In the Gulf Coast town of Lafayette, La., Tuesday night, Rick Santorum boasted of winning the Mississippi and Alabama presidential primaries and flatly dismissed doubts that his improbable bid could match Mitt Romney's well-financed machine. "This is a grassroots campaign," Santorum told supporters, adding, "Who would have ever thought, in the age of media we have in this country today, that ordinary folks across the country can defy the odds day in, day out?"
Judging from the Republicans' efforts during the last few days on the campaign trail, the "ordinary folks" are almost always white. Even as the candidates campaigned in Southern states like Mississippi, one of the blackest (pdf) states in the union (with African Americans making up 38 percent of residents), they seemed to avoid courting African Americans. It's as if the Grand Old Party is speaking to the Old South — not the current region that's teeming with newly arrived black, white, Latino and Asian-American professionals.
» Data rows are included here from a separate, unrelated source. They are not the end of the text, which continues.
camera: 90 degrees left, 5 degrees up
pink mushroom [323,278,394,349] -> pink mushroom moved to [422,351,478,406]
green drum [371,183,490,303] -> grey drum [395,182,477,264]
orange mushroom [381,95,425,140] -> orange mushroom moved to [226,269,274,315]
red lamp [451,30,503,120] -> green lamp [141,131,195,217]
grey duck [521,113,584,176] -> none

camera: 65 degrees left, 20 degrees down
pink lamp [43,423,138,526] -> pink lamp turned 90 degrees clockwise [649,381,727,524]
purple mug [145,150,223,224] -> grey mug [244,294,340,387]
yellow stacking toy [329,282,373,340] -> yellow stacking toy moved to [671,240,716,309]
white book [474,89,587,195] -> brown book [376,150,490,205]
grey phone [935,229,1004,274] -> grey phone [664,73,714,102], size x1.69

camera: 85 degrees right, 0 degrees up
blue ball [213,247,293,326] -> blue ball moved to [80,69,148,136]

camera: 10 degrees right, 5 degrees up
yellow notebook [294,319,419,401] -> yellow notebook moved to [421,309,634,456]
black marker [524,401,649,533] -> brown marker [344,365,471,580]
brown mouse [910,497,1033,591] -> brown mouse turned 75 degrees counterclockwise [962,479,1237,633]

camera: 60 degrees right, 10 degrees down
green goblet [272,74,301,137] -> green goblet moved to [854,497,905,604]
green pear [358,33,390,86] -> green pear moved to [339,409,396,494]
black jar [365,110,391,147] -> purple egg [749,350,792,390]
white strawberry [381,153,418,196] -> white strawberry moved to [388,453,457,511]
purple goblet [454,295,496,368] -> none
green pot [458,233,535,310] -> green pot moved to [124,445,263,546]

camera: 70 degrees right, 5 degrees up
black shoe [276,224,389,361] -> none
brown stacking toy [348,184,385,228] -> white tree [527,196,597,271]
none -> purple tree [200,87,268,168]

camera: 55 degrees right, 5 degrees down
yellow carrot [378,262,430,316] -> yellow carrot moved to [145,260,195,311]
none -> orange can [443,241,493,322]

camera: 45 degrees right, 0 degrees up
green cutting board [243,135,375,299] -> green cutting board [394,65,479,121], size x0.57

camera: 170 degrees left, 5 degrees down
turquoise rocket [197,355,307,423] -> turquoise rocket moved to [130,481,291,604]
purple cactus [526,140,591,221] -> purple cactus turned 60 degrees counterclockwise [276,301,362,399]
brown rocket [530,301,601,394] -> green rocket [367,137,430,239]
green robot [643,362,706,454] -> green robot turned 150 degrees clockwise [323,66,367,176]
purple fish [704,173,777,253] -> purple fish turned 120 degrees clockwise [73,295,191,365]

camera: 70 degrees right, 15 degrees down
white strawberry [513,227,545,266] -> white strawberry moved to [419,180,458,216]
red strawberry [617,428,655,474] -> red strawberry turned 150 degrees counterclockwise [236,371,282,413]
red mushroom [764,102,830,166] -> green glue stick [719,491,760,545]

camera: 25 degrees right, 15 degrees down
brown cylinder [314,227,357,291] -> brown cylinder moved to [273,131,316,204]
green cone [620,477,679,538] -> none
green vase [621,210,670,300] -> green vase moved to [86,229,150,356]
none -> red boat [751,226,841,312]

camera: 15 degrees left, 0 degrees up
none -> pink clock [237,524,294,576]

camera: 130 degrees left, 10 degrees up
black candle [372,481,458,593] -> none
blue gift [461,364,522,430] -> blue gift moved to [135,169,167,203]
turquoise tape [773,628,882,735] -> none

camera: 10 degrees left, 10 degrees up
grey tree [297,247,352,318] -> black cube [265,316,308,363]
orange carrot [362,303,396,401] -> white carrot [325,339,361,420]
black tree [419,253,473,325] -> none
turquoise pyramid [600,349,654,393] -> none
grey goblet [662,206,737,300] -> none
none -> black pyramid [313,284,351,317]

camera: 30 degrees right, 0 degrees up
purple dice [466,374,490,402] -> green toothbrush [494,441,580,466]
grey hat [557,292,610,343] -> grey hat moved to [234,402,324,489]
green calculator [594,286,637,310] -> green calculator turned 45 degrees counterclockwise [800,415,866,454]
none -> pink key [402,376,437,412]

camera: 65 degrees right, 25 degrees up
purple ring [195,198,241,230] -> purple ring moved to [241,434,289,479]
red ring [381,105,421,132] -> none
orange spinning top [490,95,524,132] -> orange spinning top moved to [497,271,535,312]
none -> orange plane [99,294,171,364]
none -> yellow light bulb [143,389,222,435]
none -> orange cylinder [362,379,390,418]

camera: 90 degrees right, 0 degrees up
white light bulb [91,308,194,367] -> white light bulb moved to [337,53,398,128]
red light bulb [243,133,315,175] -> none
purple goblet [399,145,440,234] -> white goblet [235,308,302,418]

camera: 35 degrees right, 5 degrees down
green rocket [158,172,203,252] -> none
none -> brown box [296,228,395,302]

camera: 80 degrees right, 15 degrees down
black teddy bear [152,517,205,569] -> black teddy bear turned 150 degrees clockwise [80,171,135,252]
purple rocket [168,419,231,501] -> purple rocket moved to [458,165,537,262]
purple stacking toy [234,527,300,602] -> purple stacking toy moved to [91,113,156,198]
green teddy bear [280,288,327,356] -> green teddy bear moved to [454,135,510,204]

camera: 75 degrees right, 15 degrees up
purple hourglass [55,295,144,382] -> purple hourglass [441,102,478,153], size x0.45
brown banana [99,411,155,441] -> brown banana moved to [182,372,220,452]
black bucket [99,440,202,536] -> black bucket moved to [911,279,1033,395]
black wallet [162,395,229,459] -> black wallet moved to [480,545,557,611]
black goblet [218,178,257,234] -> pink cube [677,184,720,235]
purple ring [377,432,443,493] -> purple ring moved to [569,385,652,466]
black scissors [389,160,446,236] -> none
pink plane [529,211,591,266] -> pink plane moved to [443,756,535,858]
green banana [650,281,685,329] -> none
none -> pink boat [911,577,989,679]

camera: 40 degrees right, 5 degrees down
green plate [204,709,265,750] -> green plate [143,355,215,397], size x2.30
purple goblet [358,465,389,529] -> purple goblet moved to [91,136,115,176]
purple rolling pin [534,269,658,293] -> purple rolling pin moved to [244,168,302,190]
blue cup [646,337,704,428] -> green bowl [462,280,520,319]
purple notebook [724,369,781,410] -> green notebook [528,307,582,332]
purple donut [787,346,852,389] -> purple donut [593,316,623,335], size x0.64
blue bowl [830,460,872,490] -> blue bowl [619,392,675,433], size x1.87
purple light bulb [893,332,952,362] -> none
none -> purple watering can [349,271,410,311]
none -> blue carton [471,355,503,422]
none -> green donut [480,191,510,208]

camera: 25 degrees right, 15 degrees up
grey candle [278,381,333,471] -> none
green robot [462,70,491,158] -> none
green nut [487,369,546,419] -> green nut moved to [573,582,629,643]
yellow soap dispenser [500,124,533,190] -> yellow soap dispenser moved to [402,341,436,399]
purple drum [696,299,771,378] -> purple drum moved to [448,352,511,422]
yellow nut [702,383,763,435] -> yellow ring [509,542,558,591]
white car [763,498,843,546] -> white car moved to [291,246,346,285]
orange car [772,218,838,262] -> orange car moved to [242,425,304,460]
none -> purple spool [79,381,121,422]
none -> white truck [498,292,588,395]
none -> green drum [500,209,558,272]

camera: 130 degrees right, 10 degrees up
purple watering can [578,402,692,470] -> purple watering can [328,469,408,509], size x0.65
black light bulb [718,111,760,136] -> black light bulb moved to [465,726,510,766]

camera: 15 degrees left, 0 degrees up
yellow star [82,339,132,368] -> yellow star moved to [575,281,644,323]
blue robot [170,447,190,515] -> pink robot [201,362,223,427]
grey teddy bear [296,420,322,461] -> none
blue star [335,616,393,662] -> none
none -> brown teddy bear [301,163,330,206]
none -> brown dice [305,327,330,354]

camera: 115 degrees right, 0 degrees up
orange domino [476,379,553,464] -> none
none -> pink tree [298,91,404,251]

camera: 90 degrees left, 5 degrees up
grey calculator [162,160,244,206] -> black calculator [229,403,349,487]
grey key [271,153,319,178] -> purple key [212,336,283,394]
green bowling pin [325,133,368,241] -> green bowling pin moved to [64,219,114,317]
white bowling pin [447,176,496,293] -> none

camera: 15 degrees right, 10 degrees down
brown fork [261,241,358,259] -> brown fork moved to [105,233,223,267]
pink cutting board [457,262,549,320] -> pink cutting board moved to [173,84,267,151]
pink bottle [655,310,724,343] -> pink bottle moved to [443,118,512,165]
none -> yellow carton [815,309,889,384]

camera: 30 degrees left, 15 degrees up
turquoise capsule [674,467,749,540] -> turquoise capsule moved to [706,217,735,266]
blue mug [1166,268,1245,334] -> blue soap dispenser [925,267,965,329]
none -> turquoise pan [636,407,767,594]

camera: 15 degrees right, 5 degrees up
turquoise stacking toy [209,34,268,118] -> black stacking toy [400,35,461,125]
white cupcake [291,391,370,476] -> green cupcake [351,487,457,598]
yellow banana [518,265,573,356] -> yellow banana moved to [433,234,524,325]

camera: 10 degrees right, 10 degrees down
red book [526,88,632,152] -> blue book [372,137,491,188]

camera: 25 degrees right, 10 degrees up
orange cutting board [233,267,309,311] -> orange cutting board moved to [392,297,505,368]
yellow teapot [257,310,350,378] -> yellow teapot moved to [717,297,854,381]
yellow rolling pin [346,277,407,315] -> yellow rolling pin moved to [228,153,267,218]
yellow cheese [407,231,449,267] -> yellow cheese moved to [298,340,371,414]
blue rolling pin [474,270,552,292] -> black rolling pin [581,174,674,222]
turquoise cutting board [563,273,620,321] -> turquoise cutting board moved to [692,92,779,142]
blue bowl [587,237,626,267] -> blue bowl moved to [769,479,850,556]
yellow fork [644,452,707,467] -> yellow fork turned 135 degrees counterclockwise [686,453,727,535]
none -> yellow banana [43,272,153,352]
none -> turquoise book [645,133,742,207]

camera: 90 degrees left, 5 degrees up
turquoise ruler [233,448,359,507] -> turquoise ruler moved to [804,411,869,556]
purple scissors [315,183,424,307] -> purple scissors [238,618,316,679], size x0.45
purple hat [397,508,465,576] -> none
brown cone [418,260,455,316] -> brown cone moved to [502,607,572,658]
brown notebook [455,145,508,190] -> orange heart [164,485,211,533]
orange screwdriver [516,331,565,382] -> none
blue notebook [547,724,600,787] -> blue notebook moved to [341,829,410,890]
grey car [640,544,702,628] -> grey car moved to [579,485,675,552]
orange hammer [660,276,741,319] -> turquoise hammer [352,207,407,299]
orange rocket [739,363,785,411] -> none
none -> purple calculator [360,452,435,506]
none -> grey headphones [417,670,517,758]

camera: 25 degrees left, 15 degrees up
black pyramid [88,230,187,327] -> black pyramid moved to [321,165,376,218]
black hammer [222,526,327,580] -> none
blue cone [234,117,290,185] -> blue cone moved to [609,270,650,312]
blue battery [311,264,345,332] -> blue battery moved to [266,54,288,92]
The reverse migration of blacks down South has accelerated in the last decade. Any smart business-school professor would warn the GOP that it's missing the demographic trend lines — and sealing the party's fate. Republicans aren't talking to blacks. "It's like they've ceded black voters," one Obama campaign aide told me this week.
What they're focusing on is the current lay of the land, demographically speaking. According to exit polls, about 93 percent of voters in Alabama's Republican primary were white, and just 2 percent were black. More than two-thirds were age 45 or older, and interestingly, 24 percent identified themselves as politically independent.
In Mississippi, nearly 97 percent of Republican-primary participants were white, and just 2 percent were black. Nearly 71 percent identified themselves as "very" or "somewhat" conservative.
Much of the media can't see beyond these facts to ponder what's in store for the GOP down South going forward. A front-page New York Times story Monday admirably assessed the South's political mood, except for one glaring oversight: No one, it seems, bothered to ask about the region's nonwhite voters.
"Indeed," wrote the Times correspondent, "the primaries represent a rather neat slicing of the Southern electorate at the moment." Not exactly. It's as if we've accepted the idea that the Republican Party is for whites — and the Democratic Party is for everyone else.
Maybe it shouldn't be that surprising that Republicans aren't campaigning to gain black voters. We've been fleeing the party since the 1960s (pdf), and Republican-led efforts to curtail voting rights don't help widen the party's appeal.
Also, there's good reason to believe that many blacks will remain loyal to the country's first African-American president — although it's worth being skeptical about whether we'll show up at the polls at 2008's historic levels. Already, the Obama campaign has signed key members of the Congressional Black Caucus to speak on the president's behalf in their districts. "It's not something we're taking for granted," the campaign aide told me.
It's worth noting that Santorum is campaigning in Puerto Rico, which has a Republican primary scheduled for next Tuesday. Meanwhile, the rest of the Republican candidates could take a few lessons from Newt Gingrich, who, in Alabama on Tuesday night, had the sense to surround himself with a few people of color.